*** Material for the task Section Begins ***

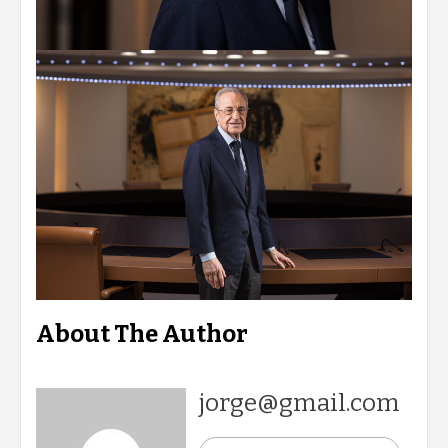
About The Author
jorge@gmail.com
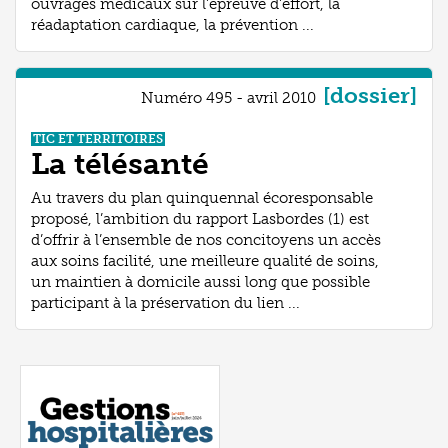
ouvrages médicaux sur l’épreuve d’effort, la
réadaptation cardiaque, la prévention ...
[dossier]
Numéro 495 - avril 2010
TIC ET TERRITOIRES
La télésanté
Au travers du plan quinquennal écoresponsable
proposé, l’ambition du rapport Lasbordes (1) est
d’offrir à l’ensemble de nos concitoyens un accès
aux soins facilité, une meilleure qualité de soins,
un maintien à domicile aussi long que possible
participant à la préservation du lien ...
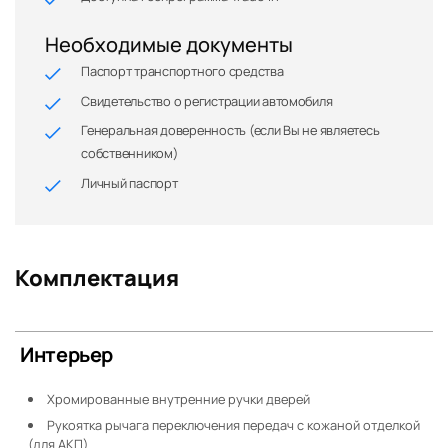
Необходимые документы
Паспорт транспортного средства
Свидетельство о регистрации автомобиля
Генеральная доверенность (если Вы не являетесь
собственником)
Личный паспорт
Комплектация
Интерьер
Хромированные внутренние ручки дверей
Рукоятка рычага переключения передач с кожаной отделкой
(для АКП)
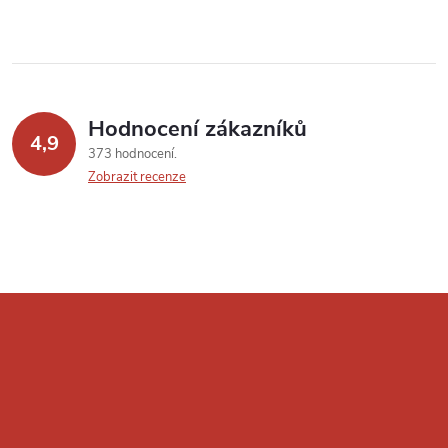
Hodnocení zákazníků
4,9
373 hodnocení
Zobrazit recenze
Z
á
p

*** Material for the task Section Ends ***
*** Material for the task Section Begins ***

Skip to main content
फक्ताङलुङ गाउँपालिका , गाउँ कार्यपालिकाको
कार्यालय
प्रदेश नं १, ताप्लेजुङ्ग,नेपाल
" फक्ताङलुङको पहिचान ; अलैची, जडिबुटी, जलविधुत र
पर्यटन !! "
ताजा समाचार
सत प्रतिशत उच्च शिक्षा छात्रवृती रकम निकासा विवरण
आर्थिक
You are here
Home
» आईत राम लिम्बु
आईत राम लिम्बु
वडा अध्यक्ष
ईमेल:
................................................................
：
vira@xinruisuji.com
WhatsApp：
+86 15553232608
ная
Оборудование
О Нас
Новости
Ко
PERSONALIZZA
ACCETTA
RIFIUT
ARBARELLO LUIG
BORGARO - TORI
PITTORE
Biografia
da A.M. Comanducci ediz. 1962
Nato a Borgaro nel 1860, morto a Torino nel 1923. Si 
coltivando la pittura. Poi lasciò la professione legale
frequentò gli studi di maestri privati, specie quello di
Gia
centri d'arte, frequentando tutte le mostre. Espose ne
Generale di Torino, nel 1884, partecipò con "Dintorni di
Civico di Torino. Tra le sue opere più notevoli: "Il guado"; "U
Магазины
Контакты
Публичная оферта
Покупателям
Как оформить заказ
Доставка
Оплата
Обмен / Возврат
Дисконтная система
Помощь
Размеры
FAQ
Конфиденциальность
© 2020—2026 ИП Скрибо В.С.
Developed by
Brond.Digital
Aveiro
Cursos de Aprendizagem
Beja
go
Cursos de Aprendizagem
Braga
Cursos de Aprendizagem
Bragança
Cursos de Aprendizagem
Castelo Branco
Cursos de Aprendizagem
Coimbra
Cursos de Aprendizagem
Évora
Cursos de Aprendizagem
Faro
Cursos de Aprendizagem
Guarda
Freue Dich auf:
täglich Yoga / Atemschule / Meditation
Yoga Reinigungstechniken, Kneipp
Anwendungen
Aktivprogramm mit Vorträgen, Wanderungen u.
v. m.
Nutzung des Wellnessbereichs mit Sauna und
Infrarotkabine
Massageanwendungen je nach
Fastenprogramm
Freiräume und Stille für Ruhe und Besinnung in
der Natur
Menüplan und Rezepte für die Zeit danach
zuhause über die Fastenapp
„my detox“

*** Material for the task Section Ends ***

_What to do_
Rewrite the part of the material that opens with the line containing "Skip to main content" and closes with the line containing "PERSONALIZZA", changing "Новости" to "События" and leaving everything else unchanged.

_Solved exercise_
Skip to main content
फक्ताङलुङ गाउँपालिका , गाउँ कार्यपालिकाको
कार्यालय
प्रदेश नं १, ताप्लेजुङ्ग,नेपाल
" फक्ताङलुङको पहिचान ; अलैची, जडिबुटी, जलविधुत र
पर्यटन !! "
ताजा समाचार
सत प्रतिशत उच्च शिक्षा छात्रवृती रकम निकासा विवरण
आर्थिक
You are here
Home
» आईत राम लिम्बु
आईत राम लिम्बु
वडा अध्यक्ष
ईमेल:
................................................................
：
vira@xinruisuji.com
WhatsApp：
+86 15553232608
ная
Оборудование
О Нас
События
Ко
PERSONALIZZA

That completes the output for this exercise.